Indigne”, s’exclame Libération après les aveux de Jérôme Cahuzac. Le 2 avril, après plusieurs mois de dénégations, y compris devant l’Assemblée nationale, l’ancien ministre du Budget français a reconnu détenir un compte à l’étranger à hauteur de 600 000 euros. Il est désormais mis en examen pour “blanchiment de fraude fiscale”.

Jérôme Cahuzac avait démissionné le 19 mars après l’ouverture d’une enquête par la justice. Depuis décembre dernier, Mediapart affirmait qu’il avait eu un compte en Suisse. Aujourd’hui, le site d’information se demande : “Un aveu et après ?”. Car plusieurs questions restent en suspens :

Combien d’argent est réellement passé sur les comptes occultes de l’ancien ministre ? D’où venaient les fonds [...] Autre question, politiquement explosive : que savaient précisément la présidence de la République et Matignon après les premières révélations de Mediapart ?

Pour Libération, cette affaire

est plus qu’une honte, c’est une ignominie. Avec ses dissimulations, ses mensonges, Jérôme Cahuzac a fait bien plus que salir son honneur. Il a jeté l’opprobre sur son action, discrédité la parole politique et soulevé des doutes quant à l’autorité du chef de l’Etat [...] Jérôme Cahuzac a sans doute donné un coup fatal à la “République irréprochable” que promettait François Hollande.

A droite, même si le président Hollande condamne “une faute morale impardonnable”,  Le Figaro anticipe les “effets dévastateurs” de cette affaire pour lui :

Une proportion notable de Français juge déjà qu'il a pris des libertés avec la vérité lors de sa campagne. Et les sondages d'aujourd'hui indiquent qu'ils ne l'écoutent plus lorsqu'il évoque ses objectifs de 2013, et au-delà. La courbe du chômage s'inversera avant la fin de l'année ? Qui peut le croire, et le croit-il lui-même ? A ce rythme, le jour viendra où certains l'accuseront de mentir systématiquement aux Français [...]

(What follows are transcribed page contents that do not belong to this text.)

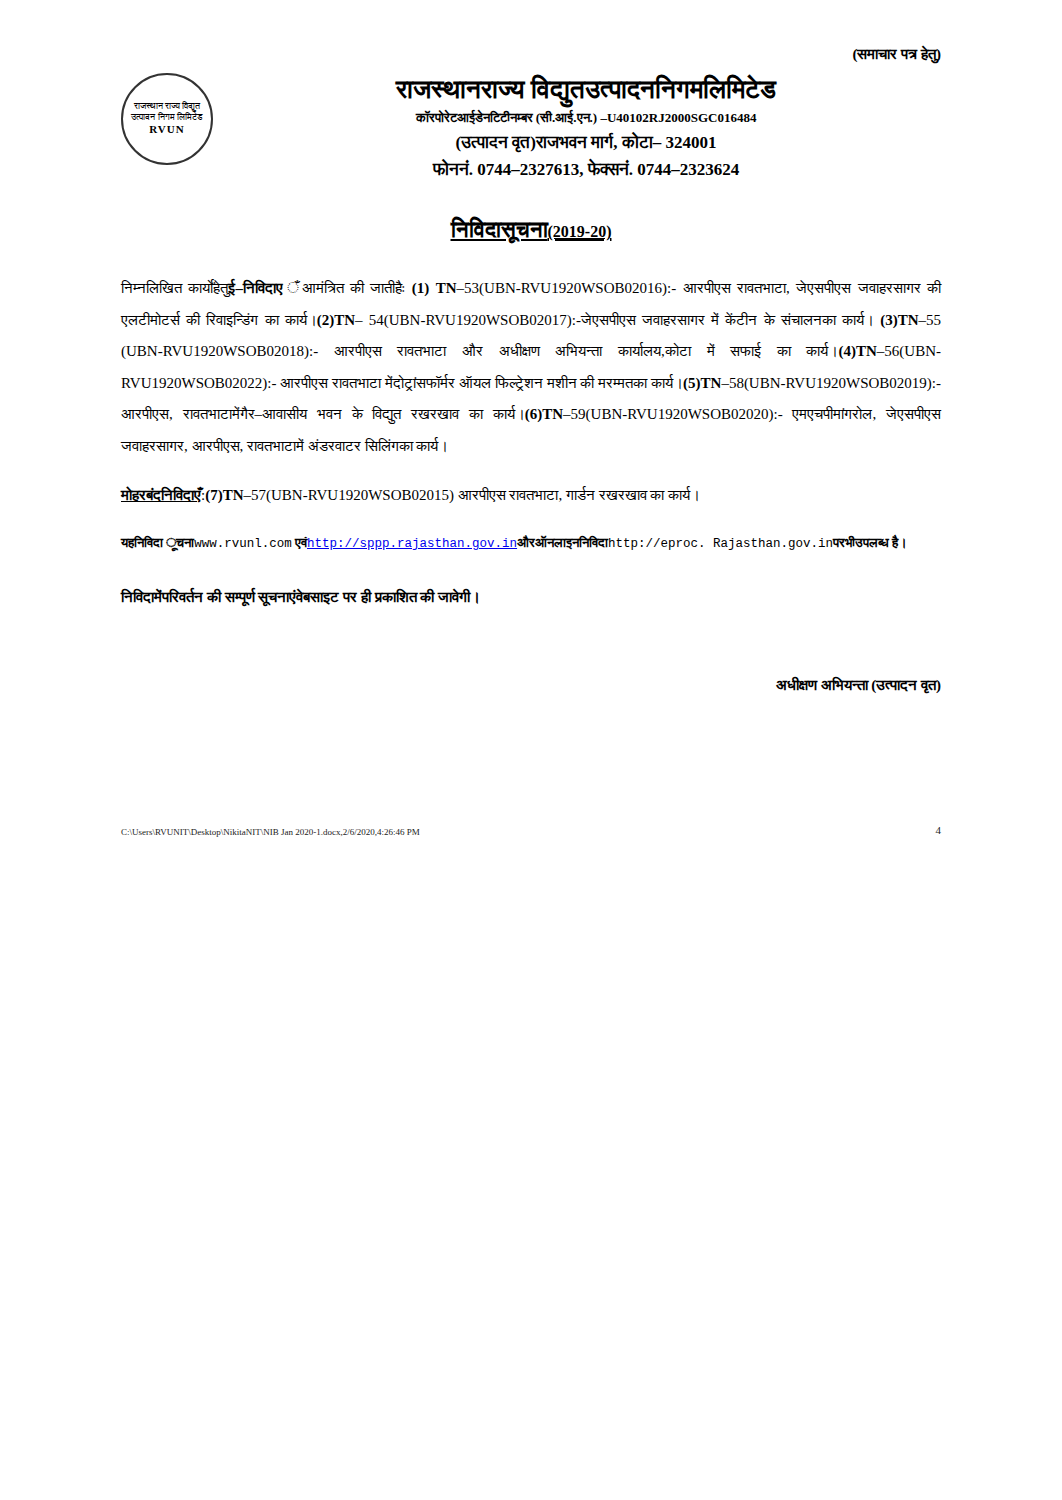(समाचार पत्र हेतु)
राजस्थान राज्य विद्युत उत्पादन निगम लिमिटेड RVUN
राजस्थानराज्य विद्युतउत्पादननिगमलिमिटेड
कॉरपोरेटआईडेनटिटीनम्बर (सी.आई.एन.) –U40102RJ2000SGC016484
(उत्पादन वृत)राजभवन मार्ग, कोटा– 324001
फोननं. 0744–2327613, फेक्सनं. 0744–2323624
निविदासूचना(2019-20)
निम्नलिखित कार्योंहेतुई–निविदाए ँआमंत्रित की जातीहैः (1) TN–53(UBN-RVU1920WSOB02016):- आरपीएस रावतभाटा, जेएसपीएस जवाहरसागर की एलटीमोटर्स की रिवाइन्डिंग का कार्य।(2)TN– 54(UBN-RVU1920WSOB02017):-जेएसपीएस जवाहरसागर में केंटीन के संचालनका कार्य। (3)TN–55 (UBN-RVU1920WSOB02018):- आरपीएस रावतभाटा और अधीक्षण अभियन्ता कार्यालय,कोटा में सफाई का कार्य।(4)TN–56(UBN-RVU1920WSOB02022):- आरपीएस रावतभाटा मेंदोट्रांसफॉर्मर ऑयल फिल्ट्रेशन मशीन की मरम्मतका कार्य।(5)TN–58(UBN-RVU1920WSOB02019):- आरपीएस, रावतभाटामेंगैर–आवासीय भवन के विद्युत रखरखाव का कार्य।(6)TN–59(UBN-RVU1920WSOB02020):- एमएचपीमांगरोल, जेएसपीएस जवाहरसागर, आरपीएस, रावतभाटामें अंडरवाटर सिलिंगका कार्य।
मोहरबंदनिविदाएँ:(7)TN–57(UBN-RVU1920WSOB02015) आरपीएस रावतभाटा, गार्डन रखरखाव का कार्य।
यहनिविदा ूचनाwww.rvunl.com एवंhttp://sppp.rajasthan.gov.in औरऑनलाइननिविदाhttp://eproc. Rajasthan.gov.in परभीउपलब्ध है।
निविदामेंपरिवर्तन की सम्पूर्ण सूचनाएंवेबसाइट पर ही प्रकाशित की जावेगी।
अधीक्षण अभियन्ता (उत्पादन वृत)
C:\Users\RVUNIT\Desktop\NikitaNIT\NIB Jan 2020-1.docx,2/6/2020,4:26:46 PM 4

Pour Le Monde, c’est même “une crise démocratique” qu’ouvrent les aveux de Jérôme Cahuzac :

A la crise économique et sociale dans laquelle est plongée la France, au climat politique qui avait pris un tour délétère depuis peu, s’ajoute désormais une profonde crise démocratique, tant le plus élémentaire contrat de confiance entre le peuple et ses gouvernants est rompu. La responsabilité du président de la République est aujourd’hui d’y répondre.